People with such natures could be recognized earlier, in eras when faith could still be tested. Nowadays they hide under the cloak of ideas. These are quite arbitrary, as seen in the fact that when certain goals are achieved, they are discarded like rags.

The announcement came today of Japan’s declaration of war. Perhaps the year 1942 will be the one when more people than ever before will pass over and enter Hades.

PARIS, 8 DECEMBER 1941

Walked through the deserted streets of the city in the evening. Because of the assassinations, the populace is under curfew in the early evening. Everything lies lifeless in the fog. The sound of radios and chattering children came from the houses, as if I were walking among birdcages.

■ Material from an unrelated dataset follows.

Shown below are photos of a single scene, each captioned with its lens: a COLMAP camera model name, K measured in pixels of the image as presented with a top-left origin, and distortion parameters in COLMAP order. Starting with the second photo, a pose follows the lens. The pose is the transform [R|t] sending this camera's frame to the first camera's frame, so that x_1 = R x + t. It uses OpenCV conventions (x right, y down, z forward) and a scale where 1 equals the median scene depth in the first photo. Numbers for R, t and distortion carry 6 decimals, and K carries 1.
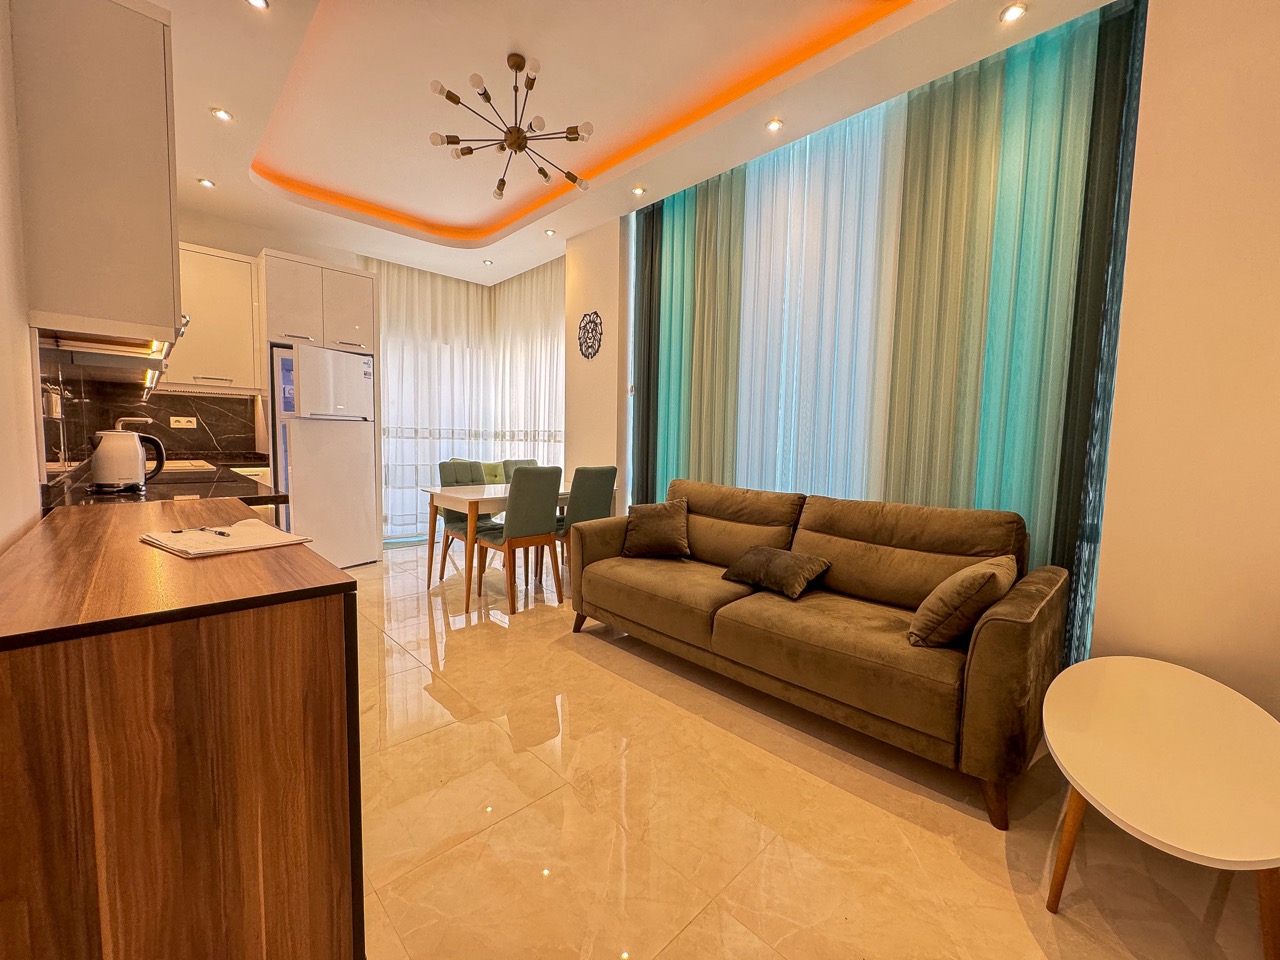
lens RADIAL K [[510.8, 0, 640.6], [0, 510.8, 478.7], [0, 0, 1]] dist [-0.003124, 0.000344]
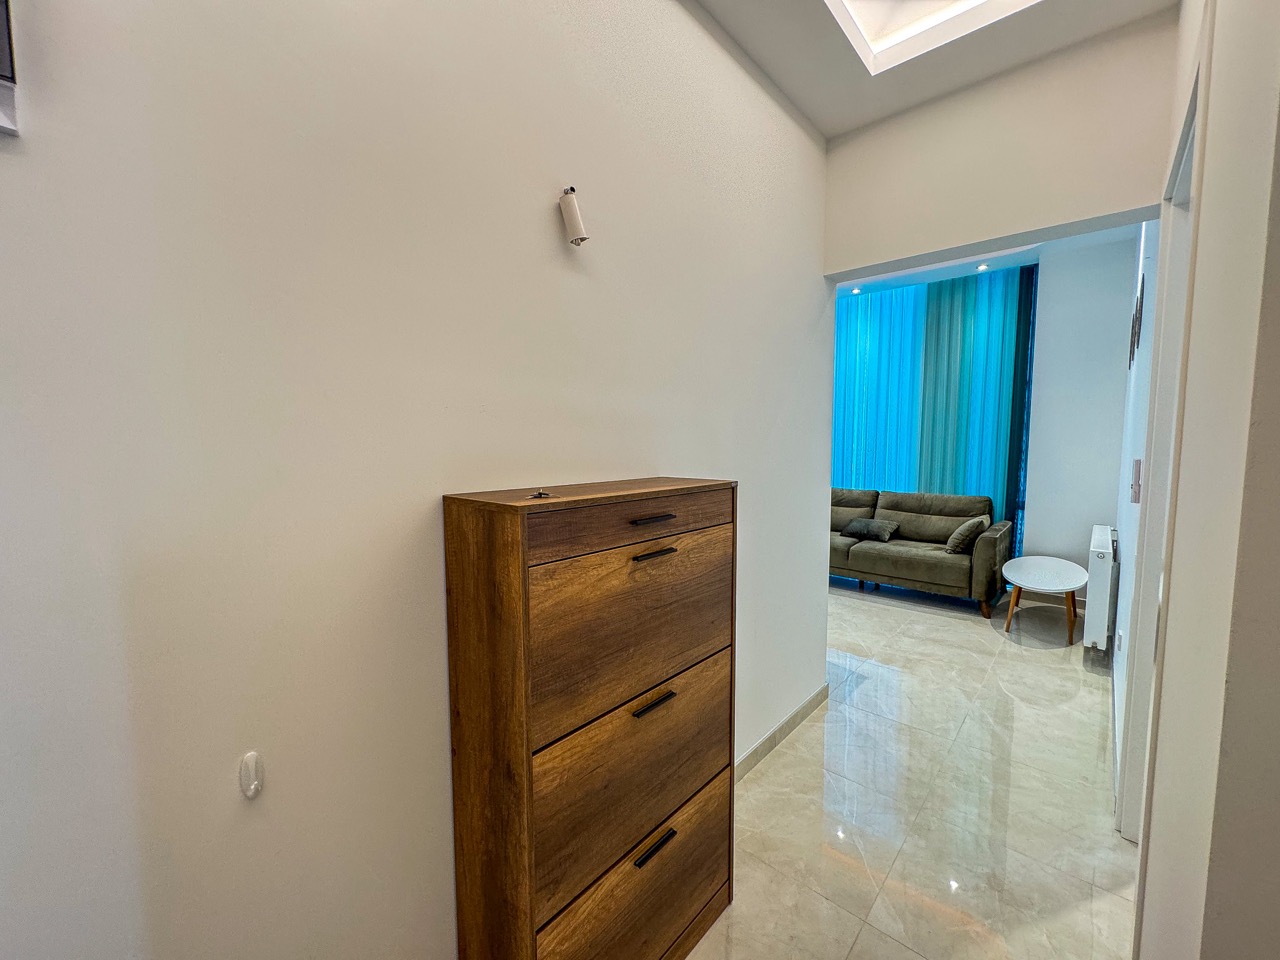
lens RADIAL K [[510.8, 0, 640.6], [0, 510.8, 478.7], [0, 0, 1]] dist [-0.003124, 0.000344]
pose [[0.998045, -0.028545, 0.055605, -0.697119], [0.028221, 0.999580, 0.006608, -0.052366], [-0.055771, -0.005026, 0.998431, -0.879069]]
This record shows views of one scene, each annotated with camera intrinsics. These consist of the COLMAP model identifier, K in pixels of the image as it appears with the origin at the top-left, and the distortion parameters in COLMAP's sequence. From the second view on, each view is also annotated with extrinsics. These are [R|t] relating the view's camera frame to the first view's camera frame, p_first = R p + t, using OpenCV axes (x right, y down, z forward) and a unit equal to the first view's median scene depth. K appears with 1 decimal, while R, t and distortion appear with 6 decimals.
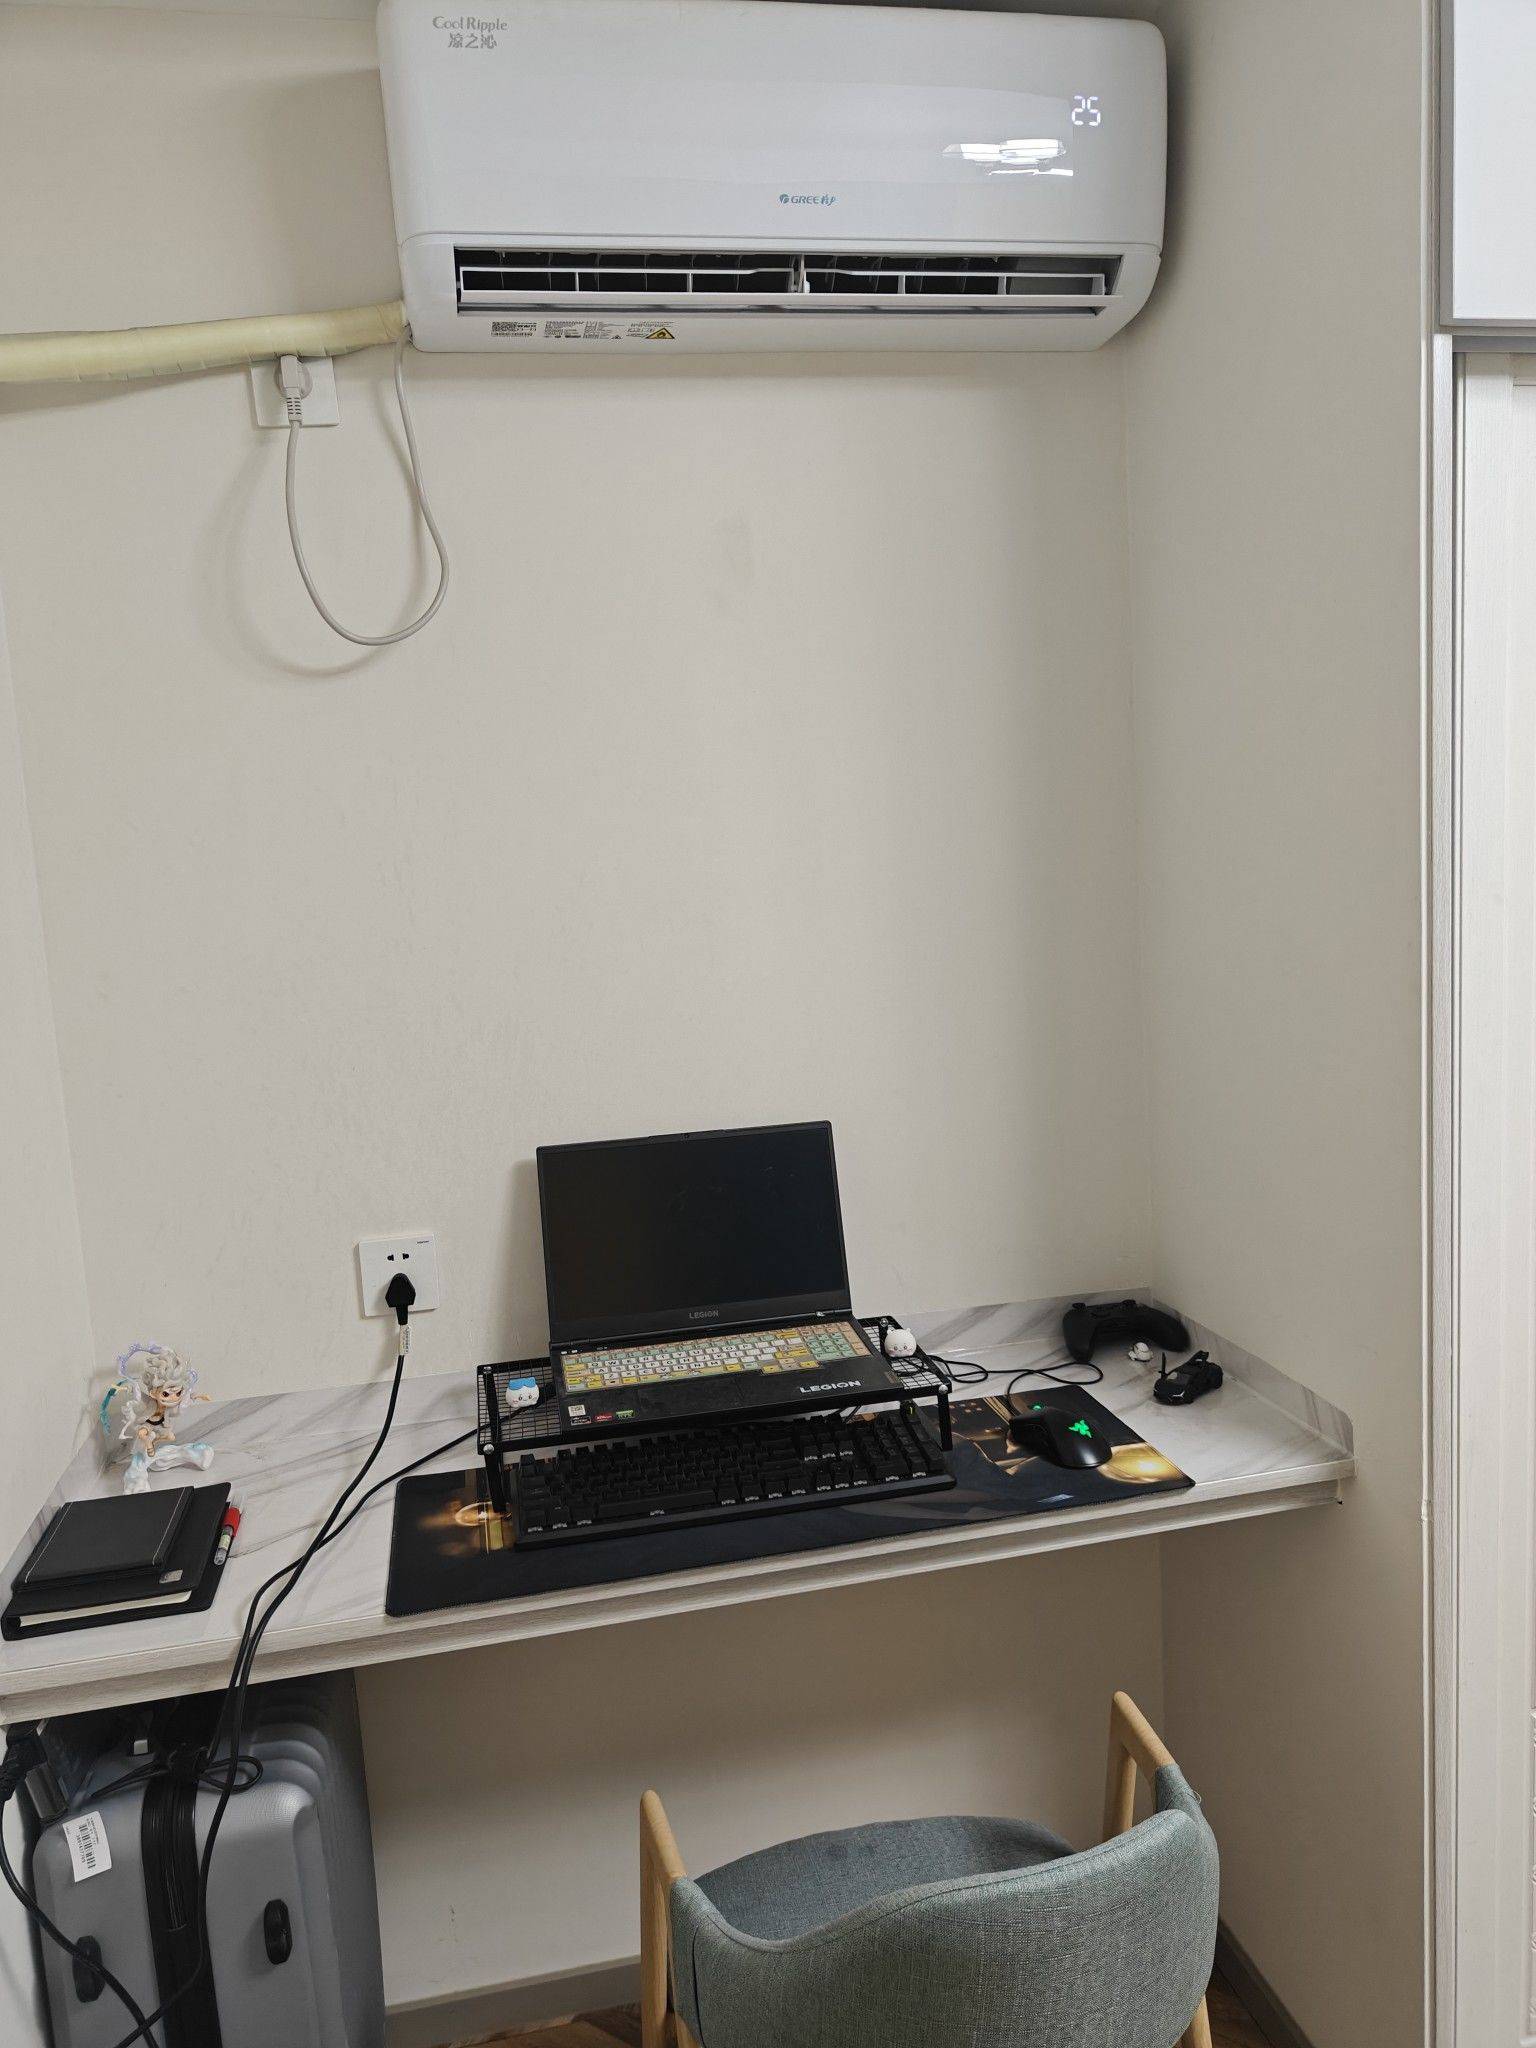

In the course of my work about the struggle between the army and the Party for authority in France, I am translating the farewell letters of the hostages [26] On 21 August, a German naval cadet was assassinated in Paris, which ignited a string of assassinations of German military officers in France. French hostages were taken in reprisal and many were executed. Despite Hitler’s directive to execute 100 hostages for every German killed, General Otto von Stülpnagel resisted the order, which he thought would only fuel French resistance. who have been executed in Nantes. These came to light in the files. I want to preserve them because they would otherwise be lost. Reading them has given me strength. When faced with imminent death, man seems to emerge from his blind will and realize that love is the most intimate of all connections. Except for love, death is perhaps our only benefactor in this world.